Concurrent Learning Robust Adaptive Fault Tolerant Boundary Regulation of Hyperbolic Distributed Parameter Systems

IEEE Trans Neural Netw Learn Syst. 2022 Nov 30:PP. doi: 10.1109/TNNLS.2022.3224245. Online ahead of print.

Abstract

This article develops a robust adaptive boundary output regulation approach for a class of complex anticollocated hyperbolic partial differential equations subjected to multiplicative unknown faults in both the boundary sensor and actuator.
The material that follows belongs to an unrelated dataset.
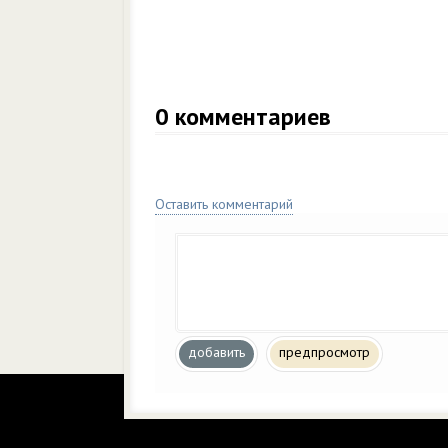
0
комментариев
Оставить комментарий
добавить
предпросмотр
The regulator design is based on the internal model principle, which amounts to stabilize a coupled cascade system, which consists of a finite-dimensional internal model driven by a hyperbolic distributed parameter system (DPS). To this end, a systematic sliding mode equipped with a backstepping approach is developed such that the robust state feedback control can be realized. Moreover, since the available information is a faulty boundary measurement at the right side point, state estimation is required. However, due to the presence of boundary unknown faults, we need to solve an issue of joint fault-state estimation. Restrictive persistent excitation conditions are usually required to guarantee the exact estimation of faults but are unrealistic in practice. To this end, a novel concurrent learning (CL) adaptive observer is proposed so that exponential convergence is obtained. It is the first time that the spirit of CL is introduced to the field of DPSs. Consequently, the observer-based adaptive boundary fault tolerant control scheme is developed, and rigorous theoretical analysis is given such that the exponential output regulation can be achieved. Finally, the effectiveness of the proposed methodology is demonstrated via comparative simulations.